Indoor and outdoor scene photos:

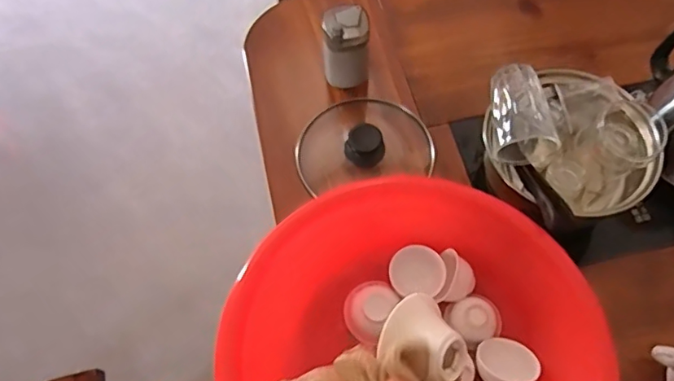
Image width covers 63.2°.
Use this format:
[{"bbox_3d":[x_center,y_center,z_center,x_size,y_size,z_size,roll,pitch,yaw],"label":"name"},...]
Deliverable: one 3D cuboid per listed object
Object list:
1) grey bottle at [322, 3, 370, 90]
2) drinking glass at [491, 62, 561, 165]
[{"bbox_3d":[0.012,-0.167,0.647,0.053,0.096,0.044,0,63,3],"label":"grey bottle"},{"bbox_3d":[0.175,-0.070,0.524,0.057,0.054,0.087,0,63,2],"label":"drinking glass"}]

## WHAT THE TASK REQUIRES:
Every line of the data above should be quoted exactly. Omit the pictures.

## WRITTEN ANSWER:
Image width covers 63.2°.
Use this format:
[{"bbox_3d":[x_center,y_center,z_center,x_size,y_size,z_size,roll,pitch,yaw],"label":"name"},...]
Deliverable: one 3D cuboid per listed object
Object list:
1) grey bottle at [322, 3, 370, 90]
2) drinking glass at [491, 62, 561, 165]
[{"bbox_3d":[0.012,-0.167,0.647,0.053,0.096,0.044,0,63,3],"label":"grey bottle"},{"bbox_3d":[0.175,-0.070,0.524,0.057,0.054,0.087,0,63,2],"label":"drinking glass"}]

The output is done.